On an average day the force receives between 800-1,000 999 calls rising in the summer period to around 1,200 calls.

I was advised that so far since midnight today 450 contacts had been made including 101 calls, 101 email, web chat had been received, this does not include 999 calls. If you then take the 352 101 calls received in the same period then by the end of the shift at midnight tonight over 1000, 101 calls by all methods would have been received.

Since November 2022 a new system called ‘NICHE’ had been introduced to assist with process times and once bedded it will make response times for 101 far better. 

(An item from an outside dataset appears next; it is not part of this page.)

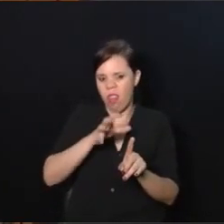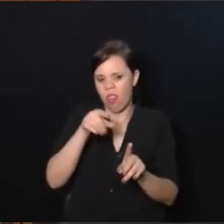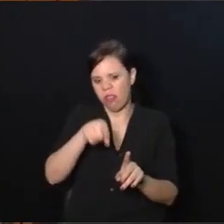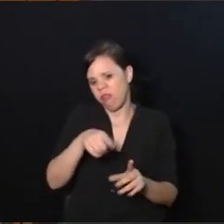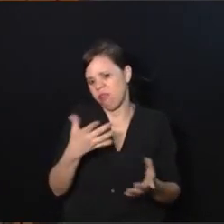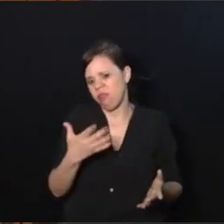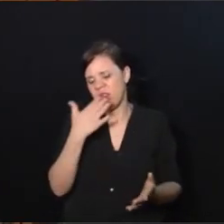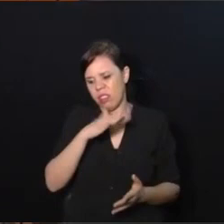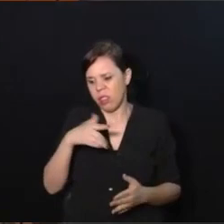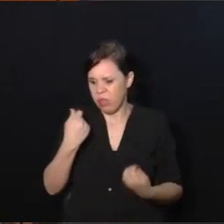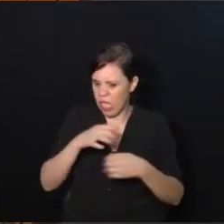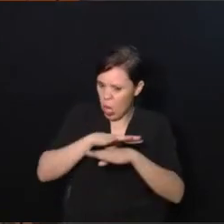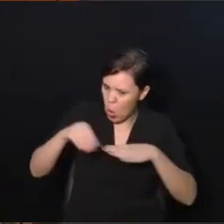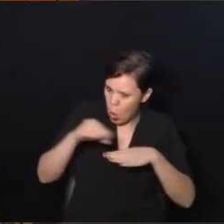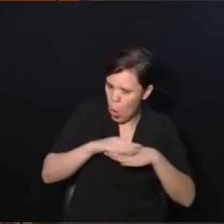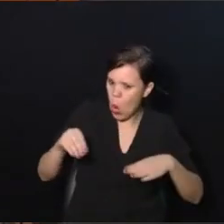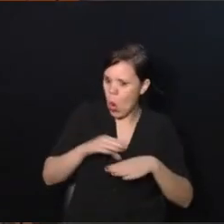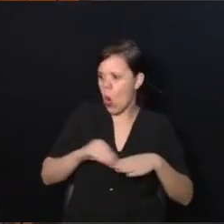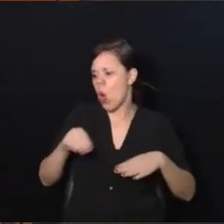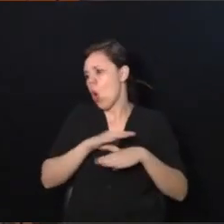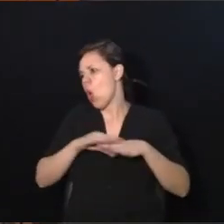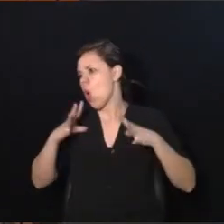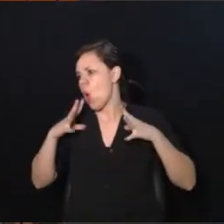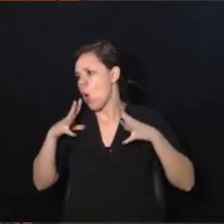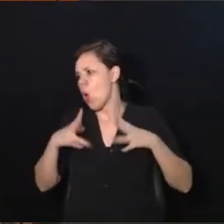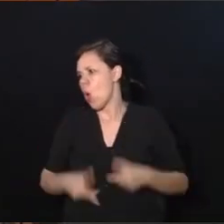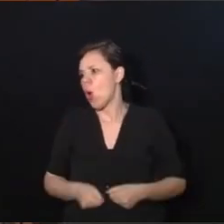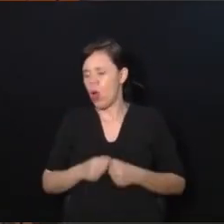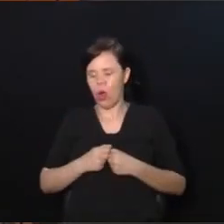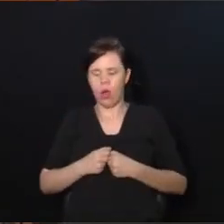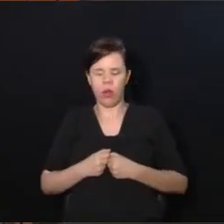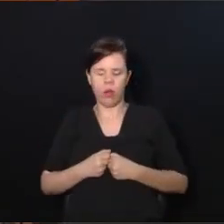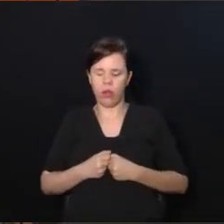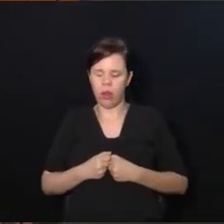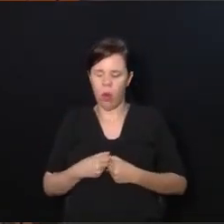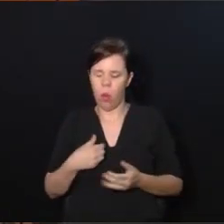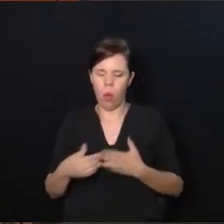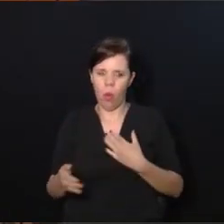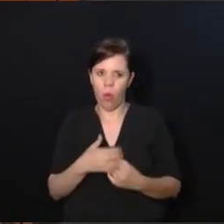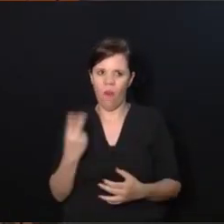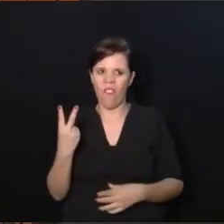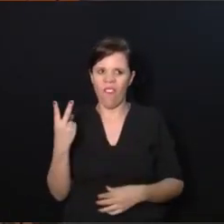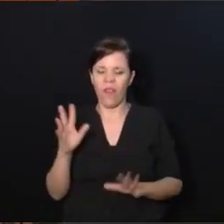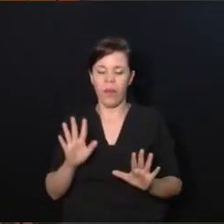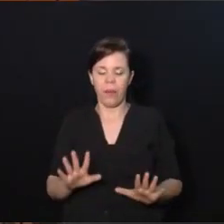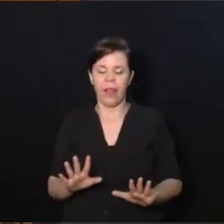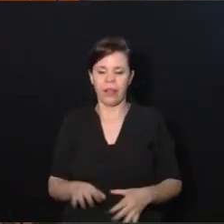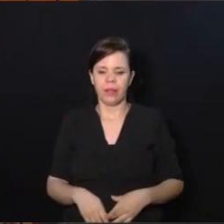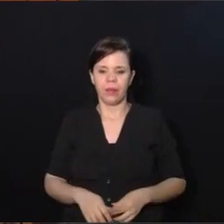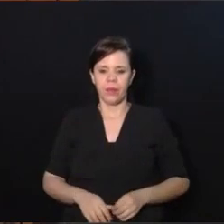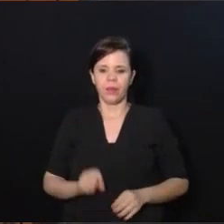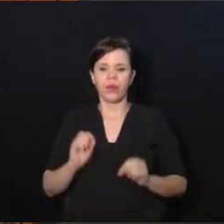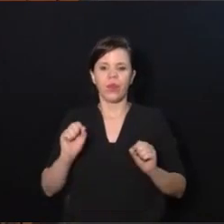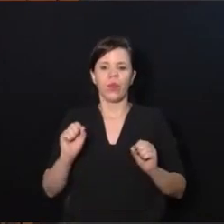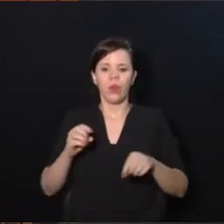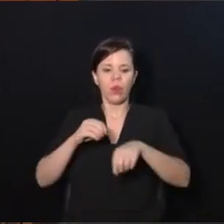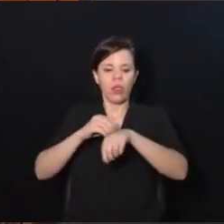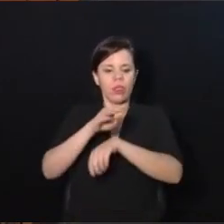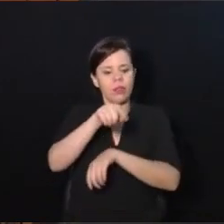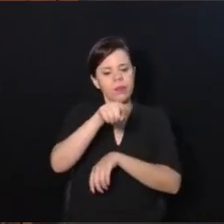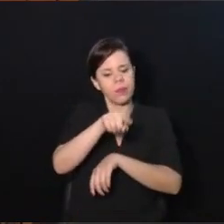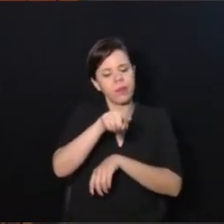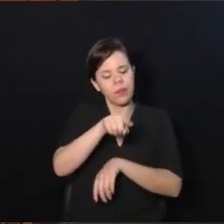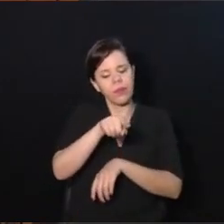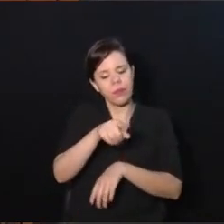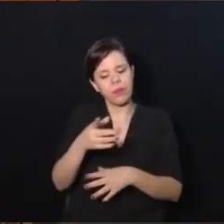criança tem que ficar curada, que ela tem que ficar curada, a todo custo a cura. E aí, qual é a mensagem que uma criança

Modernising IT systems will reduce duplication, currently officers and staff have to double key a lot of information and update information manually on various systems, which slows down process times and moving information around the Contact Centre. The new IT systems will in turn improve process times, automate in part, leading to better public service delivery and in turn be able to offer call backs to the public.

Of course, such demanding roles within the control room, and the variety of calls received, some of them as you can imagine are traumatic. The welfare of the staff is of paramount importance and dedicated HR provision in place to provide an enhanced support for individuals, other examples focussing on welfare include visits from the force chaplains, welfare dogs and occupational health support.

On an average day the police received many calls that are non-police related matters. That is to say items that the police cannot assist with such as civil matters, calls about potholes, hosepipe bans etc. 

10% of 999 calls a day are made up abandoned calls and the main reason is ‘pocket dialling’. 

Pocket dialling refer to where a mobile phone accidently calls 999 sometimes even when the phone is locked. In addition, a member of the public may call 999, in good faith, to report say an RTC, but as a call is answered sees or hears the approaching emergency vehicle. The caller then abandons the call without advising the call handler.

The call handler not knowing whether the call was deliberately abandoned or not, has to follow up the call to make sure the caller is safe. If the caller had actually waited and advised the call handler this would not necessarily needed to have happened and that time could be spent dealing with another call. 

Another section which we properly don’t hear about is the repeat and vulnerable callers. The force have introduced a Demand Reduction team to identify repeat and vulnerable callers. This looks to reduce contact from persistent/nuisance callers, using both partnership work, civil orders and prosecution. For example one member of the public with mental health issues emailed the force 3,000 times in August. 

Well some good news, so I’m led to believe, is on the way in a new online system due to go live in March 2023. It is called ‘Single Online Home’. Currently the 101 email contact channel provides the public an opportunity to send in information through a free text format this will change with Single Online Home, where the information requested is more structured, saving many follow up calls to get the right information, so queries can be answered more efficiently and directed to the right business area.

Yes I know, I didn’t know about this either but I’ve been assured that if I go on the Devon and Cornwall Police webpage, I will see it at the top of the webpage, where you can actually go and have a look at before it goes live. I will do so very shortly.

In addition the Assistant Chief Constable explained that an additional six front offices have opened this month, (Tiverton, Truro, Falmouth, Penzance, Newton Abbot and Bude) increasing the provision of front office services. This enables a better service to the public by providing greater connectivity and accessibility. The front office staff will be trained to deal with digital demand and non-urgent contact demand, supported by new technology, significantly expanding the available resource base for Contact.

I like to express my appreciation and thanks to the Assistant Chief Constable for her time and for her patience for speaking to me and showing me the control room. I appreciate that even though our time was short, that time was being taken away from her other important duties as Assistant Chief Constable.